= Beginning of Section =
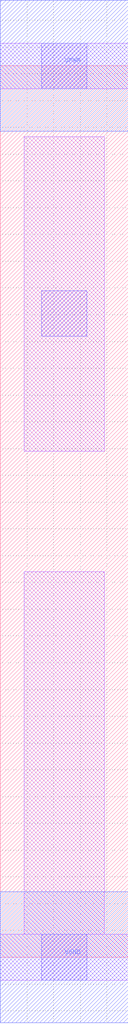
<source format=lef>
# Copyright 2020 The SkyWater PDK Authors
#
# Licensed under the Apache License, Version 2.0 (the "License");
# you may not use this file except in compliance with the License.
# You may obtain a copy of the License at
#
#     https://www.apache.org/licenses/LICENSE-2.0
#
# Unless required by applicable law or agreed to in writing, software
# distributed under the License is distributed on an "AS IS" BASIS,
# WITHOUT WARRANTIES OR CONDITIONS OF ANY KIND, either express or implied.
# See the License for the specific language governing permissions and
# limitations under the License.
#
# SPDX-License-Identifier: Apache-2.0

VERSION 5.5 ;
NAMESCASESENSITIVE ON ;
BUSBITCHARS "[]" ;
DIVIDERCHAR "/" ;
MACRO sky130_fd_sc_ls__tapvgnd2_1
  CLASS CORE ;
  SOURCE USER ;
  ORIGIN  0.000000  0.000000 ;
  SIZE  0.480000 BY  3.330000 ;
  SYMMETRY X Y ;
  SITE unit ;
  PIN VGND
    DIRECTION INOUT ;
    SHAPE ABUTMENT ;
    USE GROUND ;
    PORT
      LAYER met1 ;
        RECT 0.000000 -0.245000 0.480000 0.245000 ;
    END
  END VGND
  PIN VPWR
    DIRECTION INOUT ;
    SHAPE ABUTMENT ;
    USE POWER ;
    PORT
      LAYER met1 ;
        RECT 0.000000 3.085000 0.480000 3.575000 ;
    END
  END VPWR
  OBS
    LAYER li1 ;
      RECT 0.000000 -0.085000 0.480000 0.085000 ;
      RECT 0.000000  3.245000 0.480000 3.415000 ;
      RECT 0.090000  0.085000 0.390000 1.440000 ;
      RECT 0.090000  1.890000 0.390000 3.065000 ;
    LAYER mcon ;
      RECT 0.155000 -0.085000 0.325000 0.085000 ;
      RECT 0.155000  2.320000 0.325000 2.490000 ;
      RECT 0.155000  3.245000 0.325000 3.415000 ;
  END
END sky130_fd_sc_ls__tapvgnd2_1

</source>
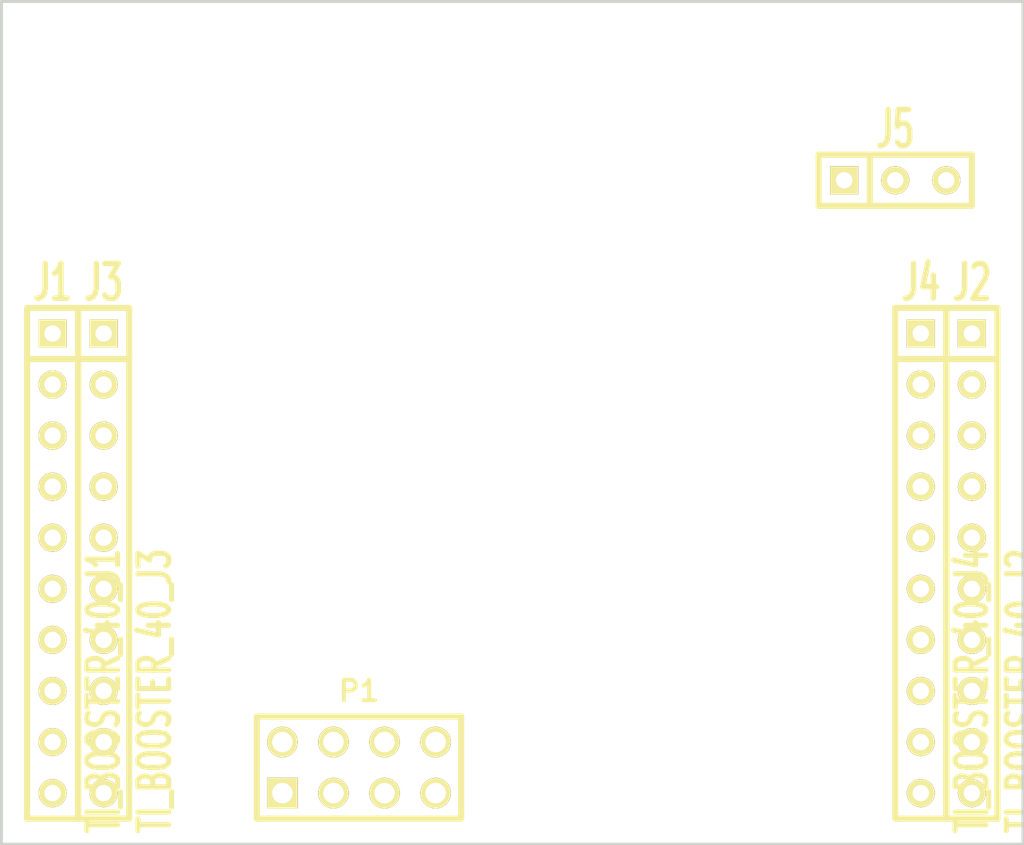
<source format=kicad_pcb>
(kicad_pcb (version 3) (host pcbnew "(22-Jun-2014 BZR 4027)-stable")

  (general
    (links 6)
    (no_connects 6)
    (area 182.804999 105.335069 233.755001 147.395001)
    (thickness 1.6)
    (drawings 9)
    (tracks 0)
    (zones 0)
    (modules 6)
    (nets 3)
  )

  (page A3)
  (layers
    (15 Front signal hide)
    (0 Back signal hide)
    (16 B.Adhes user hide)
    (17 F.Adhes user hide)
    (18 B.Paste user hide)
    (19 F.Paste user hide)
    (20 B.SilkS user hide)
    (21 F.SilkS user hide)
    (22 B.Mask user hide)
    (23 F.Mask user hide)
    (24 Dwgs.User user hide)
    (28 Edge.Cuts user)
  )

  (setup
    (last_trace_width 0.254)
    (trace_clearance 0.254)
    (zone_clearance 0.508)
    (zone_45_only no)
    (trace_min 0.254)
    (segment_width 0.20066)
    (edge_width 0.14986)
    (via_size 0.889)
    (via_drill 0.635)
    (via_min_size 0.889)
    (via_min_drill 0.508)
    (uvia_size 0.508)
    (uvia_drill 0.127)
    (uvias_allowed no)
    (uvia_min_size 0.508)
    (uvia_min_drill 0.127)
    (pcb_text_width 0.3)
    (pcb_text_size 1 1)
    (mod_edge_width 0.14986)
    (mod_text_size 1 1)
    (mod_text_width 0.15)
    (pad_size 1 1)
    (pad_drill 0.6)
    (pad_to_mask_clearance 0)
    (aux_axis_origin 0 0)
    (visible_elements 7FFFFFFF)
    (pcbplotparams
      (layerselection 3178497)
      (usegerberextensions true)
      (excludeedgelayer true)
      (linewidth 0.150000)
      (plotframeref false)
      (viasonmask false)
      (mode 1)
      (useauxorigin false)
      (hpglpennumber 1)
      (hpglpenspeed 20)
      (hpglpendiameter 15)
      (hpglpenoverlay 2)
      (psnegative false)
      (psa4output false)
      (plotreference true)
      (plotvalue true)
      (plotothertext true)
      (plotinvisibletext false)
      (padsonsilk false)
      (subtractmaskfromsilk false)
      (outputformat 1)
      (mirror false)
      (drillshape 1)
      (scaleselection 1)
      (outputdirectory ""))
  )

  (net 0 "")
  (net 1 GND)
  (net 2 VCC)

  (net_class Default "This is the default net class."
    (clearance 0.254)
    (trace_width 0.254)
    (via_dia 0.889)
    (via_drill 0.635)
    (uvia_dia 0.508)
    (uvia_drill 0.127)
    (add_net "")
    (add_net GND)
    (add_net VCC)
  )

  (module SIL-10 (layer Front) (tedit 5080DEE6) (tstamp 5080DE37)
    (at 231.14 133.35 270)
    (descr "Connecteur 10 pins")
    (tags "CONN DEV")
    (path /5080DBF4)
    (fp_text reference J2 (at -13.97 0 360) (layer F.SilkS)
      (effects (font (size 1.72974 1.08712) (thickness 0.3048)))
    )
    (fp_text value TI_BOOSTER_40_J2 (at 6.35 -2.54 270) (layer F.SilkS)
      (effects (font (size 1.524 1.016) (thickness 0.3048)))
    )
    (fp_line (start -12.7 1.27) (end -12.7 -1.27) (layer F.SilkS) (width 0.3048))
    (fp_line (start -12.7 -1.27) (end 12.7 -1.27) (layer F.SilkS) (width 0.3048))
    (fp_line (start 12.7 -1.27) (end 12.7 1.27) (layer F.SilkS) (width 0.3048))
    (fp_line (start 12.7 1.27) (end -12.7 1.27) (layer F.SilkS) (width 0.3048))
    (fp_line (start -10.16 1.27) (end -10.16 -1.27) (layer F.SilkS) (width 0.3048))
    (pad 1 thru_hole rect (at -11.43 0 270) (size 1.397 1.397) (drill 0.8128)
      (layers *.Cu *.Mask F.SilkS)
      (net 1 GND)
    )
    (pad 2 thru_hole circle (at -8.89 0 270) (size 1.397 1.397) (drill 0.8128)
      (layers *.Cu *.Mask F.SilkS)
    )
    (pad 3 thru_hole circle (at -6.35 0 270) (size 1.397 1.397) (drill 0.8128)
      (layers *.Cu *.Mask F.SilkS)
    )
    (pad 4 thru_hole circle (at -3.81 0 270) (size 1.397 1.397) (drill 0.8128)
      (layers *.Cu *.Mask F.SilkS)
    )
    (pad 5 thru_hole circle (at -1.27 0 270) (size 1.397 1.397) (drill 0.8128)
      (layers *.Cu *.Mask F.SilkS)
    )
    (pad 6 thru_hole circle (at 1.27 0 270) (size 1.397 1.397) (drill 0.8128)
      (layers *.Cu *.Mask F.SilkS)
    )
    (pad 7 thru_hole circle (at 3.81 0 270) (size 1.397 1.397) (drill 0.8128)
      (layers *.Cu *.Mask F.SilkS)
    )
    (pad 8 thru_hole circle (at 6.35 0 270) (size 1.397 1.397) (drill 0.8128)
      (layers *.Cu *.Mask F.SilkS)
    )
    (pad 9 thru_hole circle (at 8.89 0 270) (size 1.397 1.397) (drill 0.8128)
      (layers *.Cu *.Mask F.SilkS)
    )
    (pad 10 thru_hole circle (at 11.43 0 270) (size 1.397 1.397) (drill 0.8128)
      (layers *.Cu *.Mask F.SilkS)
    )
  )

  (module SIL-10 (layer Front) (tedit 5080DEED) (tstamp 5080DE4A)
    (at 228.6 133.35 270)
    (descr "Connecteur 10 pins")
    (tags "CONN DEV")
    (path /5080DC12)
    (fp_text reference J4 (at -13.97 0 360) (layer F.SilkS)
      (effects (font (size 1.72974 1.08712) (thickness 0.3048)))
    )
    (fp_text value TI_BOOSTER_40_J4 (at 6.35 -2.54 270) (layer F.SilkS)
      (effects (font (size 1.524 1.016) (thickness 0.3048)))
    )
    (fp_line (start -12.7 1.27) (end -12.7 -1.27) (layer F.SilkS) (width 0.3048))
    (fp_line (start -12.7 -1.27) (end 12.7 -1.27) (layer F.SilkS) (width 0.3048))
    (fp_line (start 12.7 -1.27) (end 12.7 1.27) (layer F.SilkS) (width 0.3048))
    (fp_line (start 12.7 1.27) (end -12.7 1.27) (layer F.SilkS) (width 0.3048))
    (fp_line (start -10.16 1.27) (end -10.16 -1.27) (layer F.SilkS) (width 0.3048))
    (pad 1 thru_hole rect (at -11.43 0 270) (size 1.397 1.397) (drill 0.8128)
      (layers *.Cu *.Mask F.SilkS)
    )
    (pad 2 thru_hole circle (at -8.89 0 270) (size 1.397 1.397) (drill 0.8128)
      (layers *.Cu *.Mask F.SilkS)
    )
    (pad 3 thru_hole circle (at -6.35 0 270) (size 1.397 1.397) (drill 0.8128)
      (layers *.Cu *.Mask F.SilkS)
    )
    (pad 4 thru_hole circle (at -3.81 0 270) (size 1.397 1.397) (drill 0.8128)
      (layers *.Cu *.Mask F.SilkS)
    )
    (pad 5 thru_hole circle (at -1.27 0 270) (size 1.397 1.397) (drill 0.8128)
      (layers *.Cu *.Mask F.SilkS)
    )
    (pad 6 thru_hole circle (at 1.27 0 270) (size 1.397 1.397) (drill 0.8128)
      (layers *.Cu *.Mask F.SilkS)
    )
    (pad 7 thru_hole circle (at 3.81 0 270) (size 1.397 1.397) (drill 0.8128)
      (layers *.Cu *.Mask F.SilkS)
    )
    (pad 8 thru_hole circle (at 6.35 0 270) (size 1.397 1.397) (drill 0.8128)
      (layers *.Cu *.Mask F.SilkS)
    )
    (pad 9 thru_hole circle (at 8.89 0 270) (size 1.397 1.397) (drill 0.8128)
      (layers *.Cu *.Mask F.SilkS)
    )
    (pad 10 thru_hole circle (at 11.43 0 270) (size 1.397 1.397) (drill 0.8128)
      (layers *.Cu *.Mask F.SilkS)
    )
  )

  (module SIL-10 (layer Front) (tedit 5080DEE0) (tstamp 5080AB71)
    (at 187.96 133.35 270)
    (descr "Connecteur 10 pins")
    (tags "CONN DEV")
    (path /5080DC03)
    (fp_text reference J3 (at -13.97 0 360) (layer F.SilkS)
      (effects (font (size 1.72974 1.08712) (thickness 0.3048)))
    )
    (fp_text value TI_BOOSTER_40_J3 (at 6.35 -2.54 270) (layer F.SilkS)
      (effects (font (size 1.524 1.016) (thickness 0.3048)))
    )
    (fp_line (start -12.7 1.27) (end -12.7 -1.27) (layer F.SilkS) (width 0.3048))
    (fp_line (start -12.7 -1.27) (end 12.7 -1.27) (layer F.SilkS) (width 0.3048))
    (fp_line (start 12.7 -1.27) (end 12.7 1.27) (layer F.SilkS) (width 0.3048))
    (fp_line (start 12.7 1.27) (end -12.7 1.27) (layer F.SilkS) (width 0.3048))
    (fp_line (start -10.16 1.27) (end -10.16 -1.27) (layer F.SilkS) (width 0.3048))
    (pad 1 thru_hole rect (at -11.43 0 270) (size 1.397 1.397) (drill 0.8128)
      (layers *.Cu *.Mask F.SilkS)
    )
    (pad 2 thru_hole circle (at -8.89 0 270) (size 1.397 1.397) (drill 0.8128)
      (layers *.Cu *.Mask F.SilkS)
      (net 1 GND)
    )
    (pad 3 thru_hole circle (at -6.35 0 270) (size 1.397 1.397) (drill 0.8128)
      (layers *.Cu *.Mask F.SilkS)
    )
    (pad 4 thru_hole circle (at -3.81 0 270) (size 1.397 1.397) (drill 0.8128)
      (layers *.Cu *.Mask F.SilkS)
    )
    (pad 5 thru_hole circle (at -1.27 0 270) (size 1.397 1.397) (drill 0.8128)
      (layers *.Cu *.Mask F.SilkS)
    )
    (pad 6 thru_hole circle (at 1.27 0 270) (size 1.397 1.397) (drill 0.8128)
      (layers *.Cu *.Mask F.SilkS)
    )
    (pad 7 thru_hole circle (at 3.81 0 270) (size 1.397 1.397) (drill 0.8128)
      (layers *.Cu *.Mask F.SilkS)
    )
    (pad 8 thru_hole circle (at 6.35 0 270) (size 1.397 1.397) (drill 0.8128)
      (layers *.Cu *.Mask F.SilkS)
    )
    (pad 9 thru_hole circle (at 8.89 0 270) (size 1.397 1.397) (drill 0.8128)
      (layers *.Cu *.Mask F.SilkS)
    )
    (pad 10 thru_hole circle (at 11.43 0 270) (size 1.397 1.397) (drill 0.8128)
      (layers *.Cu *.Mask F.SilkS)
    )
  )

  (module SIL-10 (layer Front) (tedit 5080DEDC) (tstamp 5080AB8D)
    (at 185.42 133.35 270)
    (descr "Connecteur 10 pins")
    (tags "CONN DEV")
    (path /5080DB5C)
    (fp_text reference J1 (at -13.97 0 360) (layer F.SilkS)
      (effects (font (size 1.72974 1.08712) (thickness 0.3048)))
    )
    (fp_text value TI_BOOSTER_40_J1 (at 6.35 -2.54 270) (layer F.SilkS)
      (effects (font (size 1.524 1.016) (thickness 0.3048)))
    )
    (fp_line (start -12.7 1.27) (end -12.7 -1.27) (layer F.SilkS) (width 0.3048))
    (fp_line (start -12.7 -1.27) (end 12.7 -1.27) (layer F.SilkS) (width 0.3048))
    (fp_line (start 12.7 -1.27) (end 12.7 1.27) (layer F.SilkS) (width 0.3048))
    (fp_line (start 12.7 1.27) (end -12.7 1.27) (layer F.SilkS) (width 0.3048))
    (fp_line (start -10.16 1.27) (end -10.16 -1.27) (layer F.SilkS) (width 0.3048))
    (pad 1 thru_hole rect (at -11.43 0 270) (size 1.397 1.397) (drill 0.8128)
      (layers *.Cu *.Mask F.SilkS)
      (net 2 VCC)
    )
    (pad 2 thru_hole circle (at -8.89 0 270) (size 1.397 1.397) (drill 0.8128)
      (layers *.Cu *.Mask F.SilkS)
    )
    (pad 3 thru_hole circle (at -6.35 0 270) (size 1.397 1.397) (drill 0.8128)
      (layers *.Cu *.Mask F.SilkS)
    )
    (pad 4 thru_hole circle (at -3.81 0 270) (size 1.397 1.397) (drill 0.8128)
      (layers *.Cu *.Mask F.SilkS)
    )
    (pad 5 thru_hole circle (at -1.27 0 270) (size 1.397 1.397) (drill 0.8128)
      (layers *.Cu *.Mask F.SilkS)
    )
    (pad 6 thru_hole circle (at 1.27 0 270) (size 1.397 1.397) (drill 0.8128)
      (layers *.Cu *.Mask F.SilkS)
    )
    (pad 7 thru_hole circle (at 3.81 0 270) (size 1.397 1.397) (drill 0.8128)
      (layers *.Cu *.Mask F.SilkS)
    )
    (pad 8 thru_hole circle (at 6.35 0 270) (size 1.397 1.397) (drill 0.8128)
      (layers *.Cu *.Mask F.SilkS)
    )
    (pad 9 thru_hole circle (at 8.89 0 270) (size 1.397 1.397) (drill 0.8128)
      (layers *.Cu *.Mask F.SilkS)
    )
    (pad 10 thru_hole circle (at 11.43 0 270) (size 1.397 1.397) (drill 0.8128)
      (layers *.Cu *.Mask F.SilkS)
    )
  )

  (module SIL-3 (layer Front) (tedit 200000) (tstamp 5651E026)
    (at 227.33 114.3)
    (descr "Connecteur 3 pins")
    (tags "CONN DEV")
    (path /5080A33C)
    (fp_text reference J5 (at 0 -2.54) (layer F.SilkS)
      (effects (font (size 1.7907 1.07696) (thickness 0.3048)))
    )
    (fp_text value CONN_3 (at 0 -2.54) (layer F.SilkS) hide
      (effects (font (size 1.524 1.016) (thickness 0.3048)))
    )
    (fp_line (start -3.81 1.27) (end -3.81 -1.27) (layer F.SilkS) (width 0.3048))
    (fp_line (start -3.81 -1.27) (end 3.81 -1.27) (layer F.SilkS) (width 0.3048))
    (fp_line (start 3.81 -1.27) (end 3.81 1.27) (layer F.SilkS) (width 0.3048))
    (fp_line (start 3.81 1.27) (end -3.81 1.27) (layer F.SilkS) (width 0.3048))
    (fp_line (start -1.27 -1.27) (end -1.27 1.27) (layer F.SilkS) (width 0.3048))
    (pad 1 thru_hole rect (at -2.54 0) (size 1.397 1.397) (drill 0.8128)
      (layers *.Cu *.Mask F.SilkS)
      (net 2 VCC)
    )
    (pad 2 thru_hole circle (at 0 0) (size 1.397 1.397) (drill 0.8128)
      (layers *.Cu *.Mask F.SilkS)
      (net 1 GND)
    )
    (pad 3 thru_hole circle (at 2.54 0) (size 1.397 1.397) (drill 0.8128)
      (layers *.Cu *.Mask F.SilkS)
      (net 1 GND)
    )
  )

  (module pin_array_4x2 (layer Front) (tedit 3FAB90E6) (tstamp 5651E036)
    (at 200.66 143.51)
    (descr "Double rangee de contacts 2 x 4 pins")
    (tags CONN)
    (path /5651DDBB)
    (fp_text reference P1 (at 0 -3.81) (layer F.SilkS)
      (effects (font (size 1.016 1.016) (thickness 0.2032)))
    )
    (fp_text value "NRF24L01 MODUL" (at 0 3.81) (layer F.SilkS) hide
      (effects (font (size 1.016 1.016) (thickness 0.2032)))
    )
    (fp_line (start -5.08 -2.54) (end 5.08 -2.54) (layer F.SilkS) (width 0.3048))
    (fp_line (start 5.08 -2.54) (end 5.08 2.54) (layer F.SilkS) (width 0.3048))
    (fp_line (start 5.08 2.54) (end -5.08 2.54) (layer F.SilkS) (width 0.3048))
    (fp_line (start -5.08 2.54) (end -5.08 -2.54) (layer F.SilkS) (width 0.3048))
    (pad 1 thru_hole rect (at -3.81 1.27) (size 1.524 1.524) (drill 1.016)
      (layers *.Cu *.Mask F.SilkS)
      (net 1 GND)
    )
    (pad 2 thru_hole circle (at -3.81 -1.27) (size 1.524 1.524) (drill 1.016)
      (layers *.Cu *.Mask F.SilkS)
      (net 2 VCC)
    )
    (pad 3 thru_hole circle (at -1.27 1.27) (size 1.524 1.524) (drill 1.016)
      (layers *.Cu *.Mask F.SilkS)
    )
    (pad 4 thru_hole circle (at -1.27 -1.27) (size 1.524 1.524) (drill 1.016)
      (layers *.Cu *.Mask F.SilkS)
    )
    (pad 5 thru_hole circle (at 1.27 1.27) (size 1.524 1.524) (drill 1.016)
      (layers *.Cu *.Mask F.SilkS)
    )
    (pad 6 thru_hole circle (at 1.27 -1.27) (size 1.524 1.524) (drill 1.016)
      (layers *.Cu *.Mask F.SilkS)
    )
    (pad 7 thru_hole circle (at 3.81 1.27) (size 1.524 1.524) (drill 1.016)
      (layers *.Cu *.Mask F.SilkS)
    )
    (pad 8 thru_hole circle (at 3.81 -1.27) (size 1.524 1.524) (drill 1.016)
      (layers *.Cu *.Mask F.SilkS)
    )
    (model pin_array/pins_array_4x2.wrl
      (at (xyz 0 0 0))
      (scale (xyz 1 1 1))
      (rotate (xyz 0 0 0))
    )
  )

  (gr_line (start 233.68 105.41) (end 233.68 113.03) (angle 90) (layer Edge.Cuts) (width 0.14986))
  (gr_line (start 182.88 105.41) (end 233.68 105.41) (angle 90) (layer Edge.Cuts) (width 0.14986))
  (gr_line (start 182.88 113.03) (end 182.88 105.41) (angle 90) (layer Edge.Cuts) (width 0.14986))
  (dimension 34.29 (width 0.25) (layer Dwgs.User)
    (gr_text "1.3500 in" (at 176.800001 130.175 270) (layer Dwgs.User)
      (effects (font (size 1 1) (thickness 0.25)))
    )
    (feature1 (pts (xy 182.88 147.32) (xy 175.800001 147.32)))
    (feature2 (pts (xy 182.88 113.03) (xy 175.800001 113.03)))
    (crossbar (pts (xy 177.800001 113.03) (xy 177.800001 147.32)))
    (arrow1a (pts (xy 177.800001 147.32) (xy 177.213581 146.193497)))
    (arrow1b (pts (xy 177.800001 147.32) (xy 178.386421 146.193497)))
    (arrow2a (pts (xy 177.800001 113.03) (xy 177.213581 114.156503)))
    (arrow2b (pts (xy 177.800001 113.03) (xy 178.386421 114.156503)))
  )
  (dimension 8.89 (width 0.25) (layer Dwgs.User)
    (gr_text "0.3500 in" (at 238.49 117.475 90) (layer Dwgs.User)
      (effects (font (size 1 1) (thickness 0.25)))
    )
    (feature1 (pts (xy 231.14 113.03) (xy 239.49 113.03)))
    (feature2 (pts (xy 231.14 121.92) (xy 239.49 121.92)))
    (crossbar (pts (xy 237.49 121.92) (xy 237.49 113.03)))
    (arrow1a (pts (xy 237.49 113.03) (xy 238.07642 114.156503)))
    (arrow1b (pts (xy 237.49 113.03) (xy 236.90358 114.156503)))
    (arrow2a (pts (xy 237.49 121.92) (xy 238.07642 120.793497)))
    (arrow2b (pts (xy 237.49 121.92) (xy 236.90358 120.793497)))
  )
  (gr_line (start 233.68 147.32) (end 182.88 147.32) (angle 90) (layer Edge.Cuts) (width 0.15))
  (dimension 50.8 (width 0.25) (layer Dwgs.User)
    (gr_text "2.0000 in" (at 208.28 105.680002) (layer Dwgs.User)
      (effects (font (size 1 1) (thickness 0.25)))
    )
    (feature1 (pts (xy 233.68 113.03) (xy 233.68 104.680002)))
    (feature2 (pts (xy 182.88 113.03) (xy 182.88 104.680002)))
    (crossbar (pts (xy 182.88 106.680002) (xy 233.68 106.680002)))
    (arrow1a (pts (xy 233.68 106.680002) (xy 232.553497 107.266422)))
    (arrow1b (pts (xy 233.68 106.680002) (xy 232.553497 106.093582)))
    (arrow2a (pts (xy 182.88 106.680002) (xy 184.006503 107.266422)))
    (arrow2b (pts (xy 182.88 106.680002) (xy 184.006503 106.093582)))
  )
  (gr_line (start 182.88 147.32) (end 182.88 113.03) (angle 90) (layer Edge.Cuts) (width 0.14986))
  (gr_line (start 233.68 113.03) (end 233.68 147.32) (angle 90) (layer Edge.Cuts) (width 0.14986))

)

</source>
= End of Section =
Check each line above for the word "Adhes" and copy every line that has it.

SOLUTION BELOW —
    (16 B.Adhes user hide)
    (17 F.Adhes user hide)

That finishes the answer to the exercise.